As in The Secret of Kells, Tomm Moore draws on Celtic mythology. Tomm Moore tells how, while on holiday on the Irish coast, he was disturbed to see that the local fishermen were slaughtering seals believing them to be depleting the local fish stocks. This lead to his delving into the myths and legends that underlay the seals and to the stories of the selkies. Selkies are creatures from Irish and Scottish folklore that live as seals but shed their skins to become human. We have seen the occasional film dealing with the selkie before – always tied to the legends of the Irish fishermen – in John Sayles– The Secret of Roan Inish (1994) and Neil Jordan’s Ondine (2009), even an Australian children’s film Selkie (2000).

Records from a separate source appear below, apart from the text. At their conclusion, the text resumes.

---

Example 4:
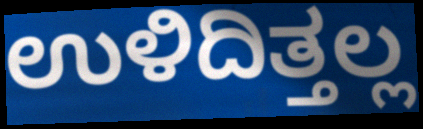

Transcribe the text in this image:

ಉಳಿದಿತ್ತಲ್ಲ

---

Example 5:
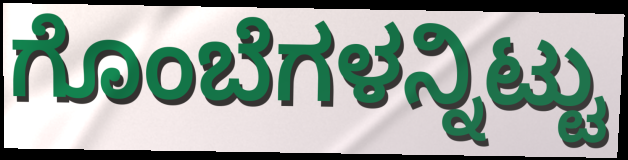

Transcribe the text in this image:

ಗೊಂಬೆಗಳನ್ನಿಟ್ಟು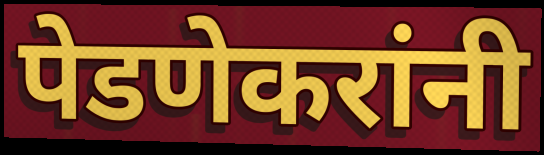
पेडणेकरांनी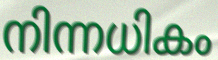
നിന്നധികം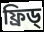
ফ্ৰিড্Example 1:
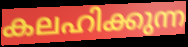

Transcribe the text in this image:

കലഹിക്കുന്ന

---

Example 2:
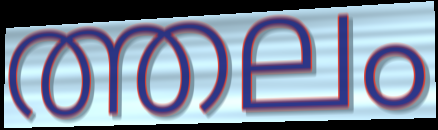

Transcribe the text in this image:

Tomm Moore tells a fairly traditional story – the message is the same one as ‘The Secret of Roan Inish of how the modern Irish have lost touch with their roots and legends and need to find a way back to a harmony with nature. The story is a familiar one of the two children on a mythic journey across country – one that incidentally resembles another fine work about Irish legend and modern culture Into the West (1993). Tomm Moore gives it all the right degree of warmth, quirky offbeat touches and emotional upsurges, allowing everything to reach a lovely apotheosis.

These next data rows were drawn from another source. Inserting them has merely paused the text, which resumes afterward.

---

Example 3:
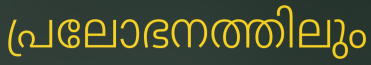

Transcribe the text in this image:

പ്രലോഭനത്തിലും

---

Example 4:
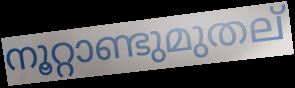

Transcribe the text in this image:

നൂറ്റാണ്ടുമുതല്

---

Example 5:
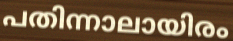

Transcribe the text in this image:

പതിന്നാലായിരംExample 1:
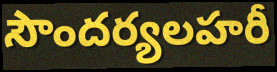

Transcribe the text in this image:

సౌందర్యలహరీ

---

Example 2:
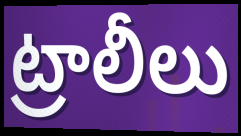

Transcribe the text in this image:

ట్రాలీలు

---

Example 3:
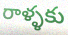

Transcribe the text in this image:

రాళ్ళకు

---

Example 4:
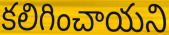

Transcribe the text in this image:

కలిగించాయని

What makes Song of the Sea work so beautifully is the artwork. Tomm Moore stated that he was influenced by the works of artists of the Der Blaue Reiter school like Paul Klee and Wassily Kandinsky, as well as traditional Irish landscape painter Paul Henry. The results are similar to the style that Moore adopted on The Secret of Kells where everything had a two-dimensionality – this is a film where fairly much anything that denotes perspective has been flattened out and the characters are all stylised blocks and elongated curves or rounded moon faces with eyes. The backgrounds have a richness – Moore doesn’t just offer an idealised version of Irish pastoral art but breaks it up with modern touches like power pylons across the fields, bus rides, the venture into a seemingly anarchic Dublin with people partying on the streets. In some of the more fantastical scenes, you are reminded very much of Hayao Miyazaki – Moore has stated that My Neighbor Totoro (1988) is his favourite film – and especially the worlds of eccentric characters that we have in Spirited Away (2001) – Macha could easily be a sister to Yubaba from that film. The climactic scenes with the freeing of the faerie folk, the awakening of the giant and the return of the children’s mother often feels like Moore is channelling many parts of Princess Mononoke (1997) and are the most beautiful and touching in the film.
Elsewhere, Tomm Moore directed the On Love segment of Kahlil Gibran’s The Prophet (2014).